Question

Question:Suppose that X has the geometric distribution with parameter p. (See Sec. 5.5.) Find the Fisher information I (p) in X.

Short answer

The Fisher information is \(I\left( p \right) = \frac{1}{{{p^2}\left( {1 - p} \right)}}\)

Step-by-step solution

Given information

X has the geometric distribution with parameter p.

Finding the Fisher information

The probability mass function of X is,

\(f\left( {x\left| p \right.} \right) = p{\left( {1 - p} \right)^x},\,\,for\,\,x = 0,1,...\)

Taking log

\(\begin{array}{c}\log f\left( {x\left| p \right.} \right) = \log \left( {p{{\left( {1 - p} \right)}^x}} \right)\\ = \log \left( p \right) + x\log \left( {1 - p} \right)\end{array}\)

The first-orderderivative with respect to p is,

\(\begin{array}{c}\frac{\partial }{{\partial p}}\left[ {\log f\left( {x\left| p \right.} \right)} \right] = \frac{\partial }{{\partial p}}\left[ {\log \left( p \right) + x\log \left( {1 - p} \right)} \right]\\ = \frac{1}{p} - \frac{x}{{\left( {1 - p} \right)}}\end{array}\)

The variance of geometric distribution is,

\(Var\left( X \right) = \frac{{\left( {1 - p} \right)}}{{{p^2}}}\)

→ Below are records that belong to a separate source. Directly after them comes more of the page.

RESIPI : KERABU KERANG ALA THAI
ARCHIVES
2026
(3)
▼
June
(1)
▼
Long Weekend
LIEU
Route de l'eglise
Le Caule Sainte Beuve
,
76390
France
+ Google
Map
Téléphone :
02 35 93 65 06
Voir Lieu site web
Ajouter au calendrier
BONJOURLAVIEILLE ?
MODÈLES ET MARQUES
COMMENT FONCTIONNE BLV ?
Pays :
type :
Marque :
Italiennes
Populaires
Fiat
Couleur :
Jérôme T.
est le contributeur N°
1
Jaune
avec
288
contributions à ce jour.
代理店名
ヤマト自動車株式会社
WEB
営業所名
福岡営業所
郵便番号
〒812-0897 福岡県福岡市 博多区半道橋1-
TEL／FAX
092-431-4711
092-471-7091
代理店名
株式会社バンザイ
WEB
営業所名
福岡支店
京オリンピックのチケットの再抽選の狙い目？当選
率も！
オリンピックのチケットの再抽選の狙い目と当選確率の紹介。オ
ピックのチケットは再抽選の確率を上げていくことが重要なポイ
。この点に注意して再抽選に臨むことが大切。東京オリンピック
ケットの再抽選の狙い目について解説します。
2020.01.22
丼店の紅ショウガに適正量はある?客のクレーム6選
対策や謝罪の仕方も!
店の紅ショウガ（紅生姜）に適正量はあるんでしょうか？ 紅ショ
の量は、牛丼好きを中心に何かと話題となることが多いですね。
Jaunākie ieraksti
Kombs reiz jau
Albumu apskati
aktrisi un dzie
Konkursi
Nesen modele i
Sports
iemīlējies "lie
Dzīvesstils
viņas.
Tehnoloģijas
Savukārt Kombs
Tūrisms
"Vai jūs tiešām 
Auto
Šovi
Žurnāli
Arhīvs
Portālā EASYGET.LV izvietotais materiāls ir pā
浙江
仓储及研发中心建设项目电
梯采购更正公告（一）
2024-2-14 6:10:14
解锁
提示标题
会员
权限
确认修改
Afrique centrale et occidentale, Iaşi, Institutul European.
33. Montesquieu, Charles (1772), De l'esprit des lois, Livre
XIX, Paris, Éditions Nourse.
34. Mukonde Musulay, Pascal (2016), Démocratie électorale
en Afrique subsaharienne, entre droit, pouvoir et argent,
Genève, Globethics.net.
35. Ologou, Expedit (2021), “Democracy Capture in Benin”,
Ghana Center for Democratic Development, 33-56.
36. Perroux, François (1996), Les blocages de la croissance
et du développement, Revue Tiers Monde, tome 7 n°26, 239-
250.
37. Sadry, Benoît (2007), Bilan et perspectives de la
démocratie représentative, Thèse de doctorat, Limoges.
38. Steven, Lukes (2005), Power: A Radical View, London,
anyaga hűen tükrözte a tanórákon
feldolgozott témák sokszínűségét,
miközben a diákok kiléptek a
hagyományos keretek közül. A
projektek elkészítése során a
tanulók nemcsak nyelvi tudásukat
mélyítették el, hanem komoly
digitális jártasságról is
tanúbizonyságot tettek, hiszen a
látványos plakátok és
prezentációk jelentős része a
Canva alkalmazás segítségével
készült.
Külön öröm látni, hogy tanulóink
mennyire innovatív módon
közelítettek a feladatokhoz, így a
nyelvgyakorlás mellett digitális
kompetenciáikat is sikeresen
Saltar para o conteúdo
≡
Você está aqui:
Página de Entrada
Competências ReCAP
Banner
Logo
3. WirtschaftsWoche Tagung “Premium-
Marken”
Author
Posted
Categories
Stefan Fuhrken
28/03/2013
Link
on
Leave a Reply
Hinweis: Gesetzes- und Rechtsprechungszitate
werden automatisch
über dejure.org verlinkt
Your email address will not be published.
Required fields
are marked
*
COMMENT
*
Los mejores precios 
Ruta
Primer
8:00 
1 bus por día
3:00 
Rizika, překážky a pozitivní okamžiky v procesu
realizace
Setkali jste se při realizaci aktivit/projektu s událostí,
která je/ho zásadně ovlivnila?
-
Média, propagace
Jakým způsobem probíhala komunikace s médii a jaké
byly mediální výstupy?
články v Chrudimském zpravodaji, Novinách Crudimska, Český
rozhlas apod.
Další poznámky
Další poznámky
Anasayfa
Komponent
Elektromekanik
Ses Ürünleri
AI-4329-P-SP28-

The Fisher information is,

\(\begin{array}{c}I\left( p \right) = Var\left[ {\frac{1}{p} - \frac{X}{{\left( {1 - p} \right)}}} \right]\\ = \frac{{Var\left( X \right)}}{{{{\left( {1 - p} \right)}^2}}}\\ = \frac{{\frac{{\left( {1 - p} \right)}}{{{p^2}}}}}{{{{\left( {1 - p} \right)}^2}}}\\ = \frac{1}{{{p^2}\left( {1 - p} \right)}}\end{array}\)

So, the Fisher information is \(I\left( p \right) = \frac{1}{{{p^2}\left( {1 - p} \right)}}\)